Work task 1 =
How many pregnant women did the researchers recruit, according to the article on sleep and mental health in pregnancy?
Work task 2 =
Please pick up the article on sleep and mental health in pregnancy after its final sentence and continue writing it.

Supplied text =

:::

Sleep quality can predict mental health in pregnant women

Pregnant lady

Sleep disturbance are common in women, in particular during pregnancy. A European research shows that 75% of pregnant women have poor sleep and require a nap during the day.

Sleep problems are a risk factor of bad pregnancy outcomes. For instance, poor sleep is related to prolonged labor, postnatal depression, and an increased risk of cesarean delivery.

However, sleep disturbance not only influences giving birth, but also affect health-related quality of life during pregnancy, reported by a study newly published in International Journal of Nursing Studies.

Researchers recruited 164 pregnant women. Each completed two questionnaires in their 1st, 2nd, and 3rd trimester. One questionnaire was about sleep quality, sleep duration, sleep disturbances, use of sleep medication, and daytime dysfunctions. The other questionnaire was about physical and mental health.

Participants also wore a wrist actigraphy unit for 7 days each trimester to monitor their sleep. Actigraphy is a non-invasive method of monitoring human rest/activity cycles. The movements of antigraph unit are recorded and can be analyzed on computers.

Researchers found that 39% of women had a sleep efficiency < 85% by actigraphy and 24% of women showed low sleep quality. Low sleep efficiency means staying in bed but not asleep.

In the 1st trimester, more daytime sleep time and better sleep quality were associated with better physical health in pregnant women.

:::

Listed records =
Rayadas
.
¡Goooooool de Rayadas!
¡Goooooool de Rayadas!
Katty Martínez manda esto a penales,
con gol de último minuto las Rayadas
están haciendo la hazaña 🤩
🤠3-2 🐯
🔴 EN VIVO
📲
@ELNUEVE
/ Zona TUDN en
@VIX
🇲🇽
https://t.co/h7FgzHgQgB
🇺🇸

:::

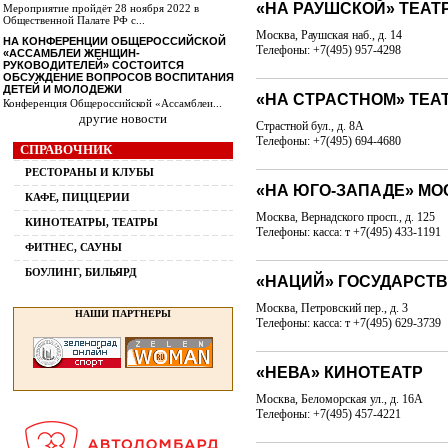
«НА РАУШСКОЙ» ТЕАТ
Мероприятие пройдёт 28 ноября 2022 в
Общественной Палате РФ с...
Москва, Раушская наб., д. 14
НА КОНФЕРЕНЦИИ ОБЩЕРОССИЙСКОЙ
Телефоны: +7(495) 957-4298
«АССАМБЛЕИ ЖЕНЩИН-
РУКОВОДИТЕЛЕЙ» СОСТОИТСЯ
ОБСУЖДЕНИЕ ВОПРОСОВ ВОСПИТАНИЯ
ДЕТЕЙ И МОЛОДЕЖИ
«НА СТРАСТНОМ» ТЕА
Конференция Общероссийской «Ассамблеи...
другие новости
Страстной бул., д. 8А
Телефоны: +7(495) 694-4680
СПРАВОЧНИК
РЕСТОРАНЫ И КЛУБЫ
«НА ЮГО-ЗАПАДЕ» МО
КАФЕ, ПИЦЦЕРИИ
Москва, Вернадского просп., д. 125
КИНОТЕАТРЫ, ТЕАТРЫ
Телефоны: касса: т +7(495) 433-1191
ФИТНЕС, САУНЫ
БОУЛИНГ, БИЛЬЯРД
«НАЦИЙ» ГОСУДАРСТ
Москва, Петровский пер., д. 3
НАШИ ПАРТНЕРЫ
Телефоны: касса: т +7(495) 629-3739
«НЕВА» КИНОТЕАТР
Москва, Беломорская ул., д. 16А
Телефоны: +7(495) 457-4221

:::

Response box 1 =
164

Response box 2 =
In the 2nd trimester, higher sleep efficiency and better sleep quality were associated with better mental health in pregnant women.

In the 3rd trimester, more nighttime sleep time and better sleep quality were associated with better mental health in pregnant women.

Longitudinally, total nighttime sleep time in the 1st trimester and sleep quality could predict mental health in the 2nd and 3rd trimester.

Researchers suggest that adequate sleep is essential for women at all pregnancy stages. Furthermore, enough sleep time and high sleep quality in an early stage is important for good mental health in later stages of pregnancy.

Citation: Tsai SY, Lee PL, Lin JW, Lee CN. (2016). Cross-sectional and longitudinal associations between sleep and health-related quality of life in pregnant women: A prospective observational study. International Journal of Nursing Studies, 56: 45-53. doi: 10.1016/j.ijnurstu.2016.01.001.